There, in a room full of other sick people, decked out in a hospital gown and with various tubes and machines attached to him, lay my father. The once fierce warrior, poet and musician full of life force was barely recognisable.
As soon as he saw us, he burst out crying. He had no idea we were coming. We rushed to him and gripped his hands and wiped away his tears. My own were streaming freely by now. I am sure that he was happy and amazed to see us there, together, all of a sudden, but there were other feelings in play too.

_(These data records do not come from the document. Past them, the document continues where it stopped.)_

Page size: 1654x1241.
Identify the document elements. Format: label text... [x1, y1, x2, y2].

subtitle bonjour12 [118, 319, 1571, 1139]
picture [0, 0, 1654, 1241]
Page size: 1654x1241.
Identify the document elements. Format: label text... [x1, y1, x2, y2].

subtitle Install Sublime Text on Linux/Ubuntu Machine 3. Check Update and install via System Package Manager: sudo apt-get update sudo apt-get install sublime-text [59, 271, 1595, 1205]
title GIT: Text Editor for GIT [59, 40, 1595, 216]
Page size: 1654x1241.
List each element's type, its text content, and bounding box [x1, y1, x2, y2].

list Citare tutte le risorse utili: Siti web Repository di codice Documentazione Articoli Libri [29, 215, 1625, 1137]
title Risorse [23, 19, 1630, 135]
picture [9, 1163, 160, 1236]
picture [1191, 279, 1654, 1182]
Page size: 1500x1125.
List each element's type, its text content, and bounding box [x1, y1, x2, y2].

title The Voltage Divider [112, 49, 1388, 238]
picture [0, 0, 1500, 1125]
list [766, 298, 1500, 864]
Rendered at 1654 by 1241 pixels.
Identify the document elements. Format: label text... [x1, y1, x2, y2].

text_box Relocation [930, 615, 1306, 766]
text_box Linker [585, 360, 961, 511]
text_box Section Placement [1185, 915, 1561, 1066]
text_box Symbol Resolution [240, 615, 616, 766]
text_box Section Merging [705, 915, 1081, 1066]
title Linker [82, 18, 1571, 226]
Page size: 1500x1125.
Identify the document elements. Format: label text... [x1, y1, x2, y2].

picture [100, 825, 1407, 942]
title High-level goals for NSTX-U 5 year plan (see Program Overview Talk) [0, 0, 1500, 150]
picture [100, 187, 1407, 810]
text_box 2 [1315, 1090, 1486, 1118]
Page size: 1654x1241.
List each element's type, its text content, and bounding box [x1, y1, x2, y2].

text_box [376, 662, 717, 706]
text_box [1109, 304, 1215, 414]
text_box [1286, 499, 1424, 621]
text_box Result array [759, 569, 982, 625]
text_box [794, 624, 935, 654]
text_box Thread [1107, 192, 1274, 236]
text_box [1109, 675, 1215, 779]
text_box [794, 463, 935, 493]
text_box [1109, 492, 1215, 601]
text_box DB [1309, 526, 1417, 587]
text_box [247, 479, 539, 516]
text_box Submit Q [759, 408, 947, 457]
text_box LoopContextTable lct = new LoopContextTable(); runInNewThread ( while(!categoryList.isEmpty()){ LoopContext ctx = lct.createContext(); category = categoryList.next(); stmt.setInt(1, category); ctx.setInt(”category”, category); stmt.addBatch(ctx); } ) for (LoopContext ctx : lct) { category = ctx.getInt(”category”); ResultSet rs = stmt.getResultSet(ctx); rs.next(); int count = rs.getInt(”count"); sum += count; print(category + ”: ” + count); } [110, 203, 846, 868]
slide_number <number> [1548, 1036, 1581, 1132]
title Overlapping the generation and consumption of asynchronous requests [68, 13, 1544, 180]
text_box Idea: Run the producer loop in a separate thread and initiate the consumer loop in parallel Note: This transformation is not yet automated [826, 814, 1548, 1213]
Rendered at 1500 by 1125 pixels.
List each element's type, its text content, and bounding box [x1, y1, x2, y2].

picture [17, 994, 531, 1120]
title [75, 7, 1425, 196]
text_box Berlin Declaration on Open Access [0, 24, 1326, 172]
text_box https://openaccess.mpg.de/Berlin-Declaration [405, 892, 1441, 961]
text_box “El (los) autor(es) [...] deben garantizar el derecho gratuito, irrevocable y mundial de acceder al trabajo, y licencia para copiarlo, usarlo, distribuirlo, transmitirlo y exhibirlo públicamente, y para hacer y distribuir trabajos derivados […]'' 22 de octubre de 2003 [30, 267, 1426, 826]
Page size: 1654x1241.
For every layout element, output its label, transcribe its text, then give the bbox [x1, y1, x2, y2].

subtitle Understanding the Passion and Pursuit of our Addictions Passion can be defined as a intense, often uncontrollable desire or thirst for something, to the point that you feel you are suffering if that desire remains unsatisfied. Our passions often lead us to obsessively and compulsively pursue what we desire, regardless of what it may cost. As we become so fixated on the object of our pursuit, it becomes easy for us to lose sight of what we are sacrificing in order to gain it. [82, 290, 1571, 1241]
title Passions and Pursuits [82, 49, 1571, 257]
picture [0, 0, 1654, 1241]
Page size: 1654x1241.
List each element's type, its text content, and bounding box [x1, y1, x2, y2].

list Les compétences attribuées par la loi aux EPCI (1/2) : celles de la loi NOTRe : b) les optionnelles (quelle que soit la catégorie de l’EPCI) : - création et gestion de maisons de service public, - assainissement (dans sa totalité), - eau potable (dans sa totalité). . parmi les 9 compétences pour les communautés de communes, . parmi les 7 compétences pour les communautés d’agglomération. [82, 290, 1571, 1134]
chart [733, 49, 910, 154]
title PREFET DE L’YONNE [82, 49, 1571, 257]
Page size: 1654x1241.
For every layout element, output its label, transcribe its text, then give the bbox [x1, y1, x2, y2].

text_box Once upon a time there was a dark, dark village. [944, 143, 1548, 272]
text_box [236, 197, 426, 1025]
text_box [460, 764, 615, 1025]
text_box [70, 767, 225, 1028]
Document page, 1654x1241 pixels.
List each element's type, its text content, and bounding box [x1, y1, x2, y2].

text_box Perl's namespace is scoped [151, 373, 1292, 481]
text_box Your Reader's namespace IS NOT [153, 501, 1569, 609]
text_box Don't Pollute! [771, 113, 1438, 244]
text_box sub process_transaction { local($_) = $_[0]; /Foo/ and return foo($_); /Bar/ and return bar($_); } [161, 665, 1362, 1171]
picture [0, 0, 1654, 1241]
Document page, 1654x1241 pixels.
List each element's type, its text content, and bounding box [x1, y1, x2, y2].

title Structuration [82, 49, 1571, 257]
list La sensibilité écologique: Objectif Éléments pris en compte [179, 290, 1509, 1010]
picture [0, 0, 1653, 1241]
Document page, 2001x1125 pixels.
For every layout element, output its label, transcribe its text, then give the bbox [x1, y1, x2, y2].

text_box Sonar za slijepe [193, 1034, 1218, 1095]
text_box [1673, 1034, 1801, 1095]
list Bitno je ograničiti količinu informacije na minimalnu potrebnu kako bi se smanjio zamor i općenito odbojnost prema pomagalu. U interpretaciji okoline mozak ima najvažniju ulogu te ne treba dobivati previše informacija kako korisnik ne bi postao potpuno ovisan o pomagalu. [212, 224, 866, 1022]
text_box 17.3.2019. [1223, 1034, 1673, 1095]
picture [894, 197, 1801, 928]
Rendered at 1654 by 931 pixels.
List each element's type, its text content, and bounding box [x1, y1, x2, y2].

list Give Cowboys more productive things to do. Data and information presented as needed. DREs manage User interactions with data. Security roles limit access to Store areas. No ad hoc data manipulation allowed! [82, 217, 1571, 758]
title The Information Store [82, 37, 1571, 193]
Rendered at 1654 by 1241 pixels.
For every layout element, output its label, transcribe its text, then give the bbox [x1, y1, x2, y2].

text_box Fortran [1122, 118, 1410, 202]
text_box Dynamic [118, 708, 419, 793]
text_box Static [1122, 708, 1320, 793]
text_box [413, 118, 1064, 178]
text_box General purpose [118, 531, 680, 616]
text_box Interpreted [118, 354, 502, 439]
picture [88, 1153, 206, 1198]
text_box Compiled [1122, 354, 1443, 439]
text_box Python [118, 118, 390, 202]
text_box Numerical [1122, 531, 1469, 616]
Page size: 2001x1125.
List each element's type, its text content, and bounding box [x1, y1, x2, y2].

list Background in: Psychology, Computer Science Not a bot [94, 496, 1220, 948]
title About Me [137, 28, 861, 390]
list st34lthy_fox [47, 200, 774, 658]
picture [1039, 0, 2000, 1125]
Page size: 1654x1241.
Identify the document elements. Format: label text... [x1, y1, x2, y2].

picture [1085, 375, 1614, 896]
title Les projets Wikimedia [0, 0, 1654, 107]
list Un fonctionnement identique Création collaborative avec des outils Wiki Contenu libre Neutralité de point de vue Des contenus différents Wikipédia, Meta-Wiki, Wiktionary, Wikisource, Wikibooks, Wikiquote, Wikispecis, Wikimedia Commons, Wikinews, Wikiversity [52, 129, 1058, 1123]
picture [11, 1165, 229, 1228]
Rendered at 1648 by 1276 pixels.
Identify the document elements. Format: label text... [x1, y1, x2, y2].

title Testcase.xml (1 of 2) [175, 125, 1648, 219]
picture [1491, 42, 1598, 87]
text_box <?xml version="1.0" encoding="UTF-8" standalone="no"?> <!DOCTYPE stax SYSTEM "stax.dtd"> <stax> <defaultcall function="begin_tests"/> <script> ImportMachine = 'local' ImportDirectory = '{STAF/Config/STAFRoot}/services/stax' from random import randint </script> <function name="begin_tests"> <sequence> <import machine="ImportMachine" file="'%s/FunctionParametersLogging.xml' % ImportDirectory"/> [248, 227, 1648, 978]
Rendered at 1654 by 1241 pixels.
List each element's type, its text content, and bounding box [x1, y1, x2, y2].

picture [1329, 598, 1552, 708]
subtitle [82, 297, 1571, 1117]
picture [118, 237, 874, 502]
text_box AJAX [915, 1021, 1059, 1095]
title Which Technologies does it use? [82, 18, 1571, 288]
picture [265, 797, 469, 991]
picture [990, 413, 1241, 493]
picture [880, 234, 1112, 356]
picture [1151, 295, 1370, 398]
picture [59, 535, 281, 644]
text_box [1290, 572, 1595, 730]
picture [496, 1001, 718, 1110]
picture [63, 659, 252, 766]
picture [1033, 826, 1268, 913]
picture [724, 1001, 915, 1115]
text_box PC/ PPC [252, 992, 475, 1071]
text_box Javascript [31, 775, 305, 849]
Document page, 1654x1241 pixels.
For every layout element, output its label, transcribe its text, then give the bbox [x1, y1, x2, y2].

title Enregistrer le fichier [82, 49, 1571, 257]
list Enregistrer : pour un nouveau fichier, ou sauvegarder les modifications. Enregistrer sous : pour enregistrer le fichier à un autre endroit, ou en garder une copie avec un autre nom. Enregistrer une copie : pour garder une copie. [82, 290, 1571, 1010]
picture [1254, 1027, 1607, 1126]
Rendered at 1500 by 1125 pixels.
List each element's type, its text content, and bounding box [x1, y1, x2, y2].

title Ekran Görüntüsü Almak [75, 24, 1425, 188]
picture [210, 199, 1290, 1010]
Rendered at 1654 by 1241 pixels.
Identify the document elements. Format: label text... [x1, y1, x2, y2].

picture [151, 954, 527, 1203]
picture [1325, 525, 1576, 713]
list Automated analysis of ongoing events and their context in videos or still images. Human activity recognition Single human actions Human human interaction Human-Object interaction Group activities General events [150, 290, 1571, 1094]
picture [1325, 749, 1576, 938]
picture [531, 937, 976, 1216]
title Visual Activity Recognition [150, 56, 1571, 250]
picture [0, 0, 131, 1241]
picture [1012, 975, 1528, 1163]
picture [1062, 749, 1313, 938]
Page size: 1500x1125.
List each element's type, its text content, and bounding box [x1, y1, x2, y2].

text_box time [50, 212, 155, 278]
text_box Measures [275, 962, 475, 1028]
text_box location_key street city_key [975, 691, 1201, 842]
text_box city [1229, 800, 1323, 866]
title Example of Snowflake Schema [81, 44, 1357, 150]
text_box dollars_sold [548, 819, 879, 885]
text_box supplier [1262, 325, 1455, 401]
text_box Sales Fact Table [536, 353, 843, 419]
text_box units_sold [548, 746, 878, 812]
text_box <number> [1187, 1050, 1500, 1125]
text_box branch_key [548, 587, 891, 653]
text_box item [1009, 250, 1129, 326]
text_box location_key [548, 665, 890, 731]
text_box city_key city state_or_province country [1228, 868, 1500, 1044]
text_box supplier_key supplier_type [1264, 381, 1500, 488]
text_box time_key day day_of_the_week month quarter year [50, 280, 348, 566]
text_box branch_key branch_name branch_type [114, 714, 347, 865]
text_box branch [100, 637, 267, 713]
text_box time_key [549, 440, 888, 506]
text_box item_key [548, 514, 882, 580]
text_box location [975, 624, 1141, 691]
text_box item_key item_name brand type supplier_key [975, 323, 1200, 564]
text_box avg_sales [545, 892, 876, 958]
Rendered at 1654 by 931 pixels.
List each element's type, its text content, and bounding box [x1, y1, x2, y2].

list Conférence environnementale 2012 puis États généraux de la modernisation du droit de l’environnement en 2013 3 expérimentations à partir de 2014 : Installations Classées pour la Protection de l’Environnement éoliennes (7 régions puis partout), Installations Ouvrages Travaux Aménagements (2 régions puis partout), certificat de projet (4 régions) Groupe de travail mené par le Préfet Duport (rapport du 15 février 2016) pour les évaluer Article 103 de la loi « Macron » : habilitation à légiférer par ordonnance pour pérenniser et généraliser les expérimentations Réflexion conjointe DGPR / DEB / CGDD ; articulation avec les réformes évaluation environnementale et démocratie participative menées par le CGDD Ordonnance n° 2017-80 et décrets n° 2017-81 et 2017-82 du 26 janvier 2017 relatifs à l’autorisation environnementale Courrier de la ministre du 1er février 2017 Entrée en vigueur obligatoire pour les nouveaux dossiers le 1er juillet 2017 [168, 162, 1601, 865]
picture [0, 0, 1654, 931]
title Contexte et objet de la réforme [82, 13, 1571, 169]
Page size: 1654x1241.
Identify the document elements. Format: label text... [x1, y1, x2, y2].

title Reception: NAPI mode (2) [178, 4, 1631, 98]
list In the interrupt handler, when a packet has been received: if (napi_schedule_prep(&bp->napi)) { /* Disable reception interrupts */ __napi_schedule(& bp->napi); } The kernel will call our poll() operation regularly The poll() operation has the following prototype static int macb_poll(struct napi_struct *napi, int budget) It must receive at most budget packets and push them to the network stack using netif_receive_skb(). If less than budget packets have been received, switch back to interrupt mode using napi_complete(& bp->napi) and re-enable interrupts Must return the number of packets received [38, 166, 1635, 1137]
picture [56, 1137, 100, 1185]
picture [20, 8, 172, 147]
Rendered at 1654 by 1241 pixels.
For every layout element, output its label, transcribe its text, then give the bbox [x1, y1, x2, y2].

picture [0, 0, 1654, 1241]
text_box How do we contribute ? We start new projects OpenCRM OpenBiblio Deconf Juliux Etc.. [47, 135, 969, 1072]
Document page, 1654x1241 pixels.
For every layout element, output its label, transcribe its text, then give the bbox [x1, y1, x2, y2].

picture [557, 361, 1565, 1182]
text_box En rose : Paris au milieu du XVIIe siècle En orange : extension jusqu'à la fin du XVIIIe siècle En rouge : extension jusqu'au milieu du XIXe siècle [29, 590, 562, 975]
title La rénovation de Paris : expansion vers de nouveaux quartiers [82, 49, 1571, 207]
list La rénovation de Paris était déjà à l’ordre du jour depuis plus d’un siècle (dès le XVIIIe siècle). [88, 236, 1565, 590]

He grabbed hold of the nurse that was tending to him and uttered one of the few intelligible sentences I heard him speak while we were there: “I don’t want them to see me die”. And that is when the hard part truly began.
*One of my favourite things from the Hitchhiker’s Guide is the SEP field, or the “somebody else’s problem” field. In short it details how a space ship can be standing around outside Lord’s cricket ground without anyone noticing because it has a SEP field around it, meaning people don’t see it because they don’t expect or want to see a space ship, it doesn’t fit in, so they ignore it and class it as somebody else’s problem. I always thought this was a good allegory for growing up. When you’re a kid you don’t necessarily think that it’s strange to talk to animals (and have them talk back in a way you understand), it may seem perfectly reasonable. I can talk to a human, why would I not be able to have a conversation with a bird? But as we grow up we learn that there are certain things you can and cannot do, you learn how the world works and that in fact humans and birds do not speak the same language so you can’t possibly have a conversation with one. It makes me wonder about all the things we may be missing because we don’t expect to see them.